Chemical Quenching Studies Using Microscopic PLIF
Speaker: Yuji Suzuki, University of Tokyo, Japan
Department: Mechanical & Aerospace Engineering
Location: Engineering Quadrangle J223
Date/Time: Monday, November 18, 2013, 2:00 p.m. - 3:00 p.m.
Detection of near-wall radical distribution is crucial to study chemical quenching mechanisms on solid walls. To give an insight into the wall material effect on the chemical quenching phenomena, a methane-air premixed flame formed in narrow quartz channels with different wall surfaces is investigated. In the present study, alumina and SUS321/Inconel600 thin films 100~150 nm in thickness are deposited on polished quartz substrates by using atomic layer deposition (ALD) or vacuum arc plasma gun. With the present configuration, equivalent thermal boundary condition is achieved for different wall materials. Microscopic OH-PLIF and numerical simulation with detailed reaction mechanisms are employed to examine interaction between the gas-phase and surface reactions. When the wall temperature is higher than 1073 K, the wall chemical effect starts to take over the thermal effect. It is shown through the PLIF measurements that OH* mole fraction near the wall surface is significantly changed over different wall surfaces. By using a radical quenching model, the initial sticking coefficient S0 associated with radical adsorption is evaluated for different surfaces. A series of numerical simulation is also made to examine the effect of S0 on the methane-air flame in micro channels. It is found that the wall chemical effect becomes of great importance for the gross flame characteristics such as the initiation temperature of the chain reaction and the heat release rate.

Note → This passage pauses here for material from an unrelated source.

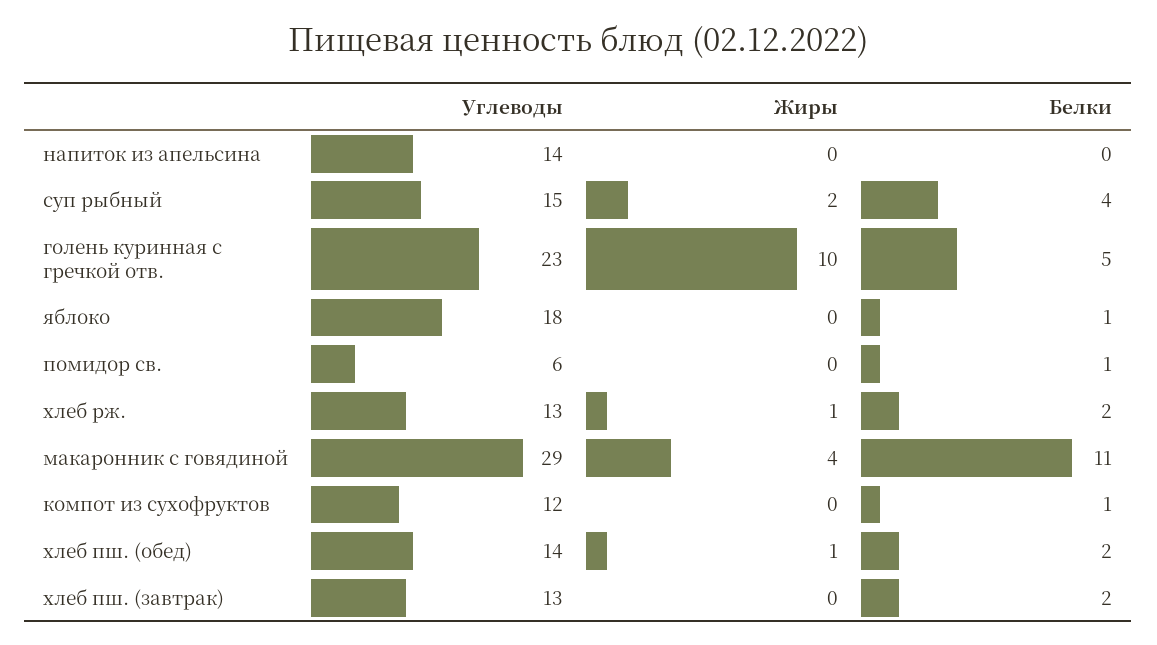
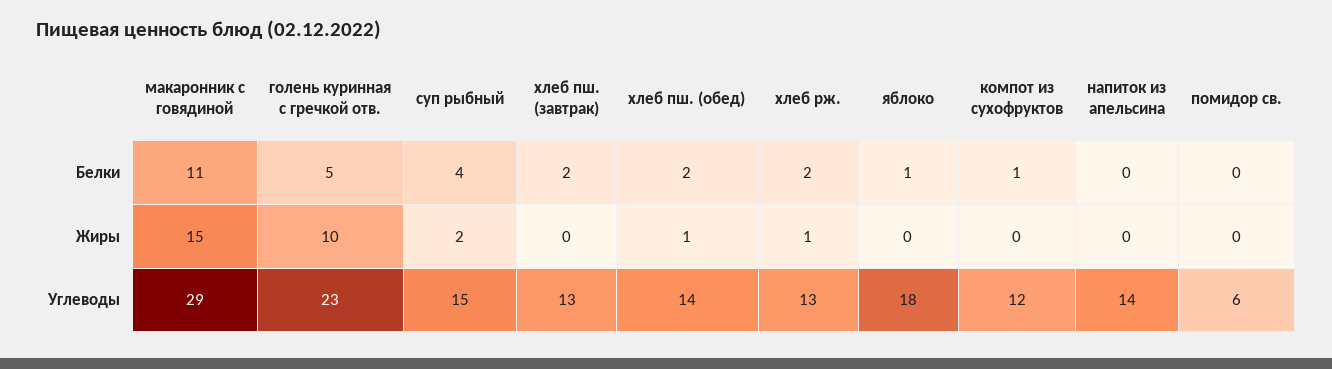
Белки, помидор св.: 1 -> 0
Жиры, макаронник с говядиной: 4 -> 15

Prof. Yuji Suzuki received the B.S., M.S., and Dr.Eng. degrees in mechanical engineering from the University of Tokyo, Tokyo, Japan, in 1987, 1989, and 1993, respectively. After serving as an assistant professor at the Nagoya Institute of Technology, he joined the Graduate School of Engineering, the University of Tokyo. He is currently with the Department of Mechanical Engineering, the University of Tokyo, as a Professor and Department Head. He serves as an Editorial Board Member of JMM. He also served as a Vice Chair of JSME Micro-Nano Science & Technology Division and a steering member of IEEE MEMS Conference. His research interests include micro energy conversion such as microscale combustion, optimal design/control of micro heat and fluid flow, and MEMS-based energy harvesting.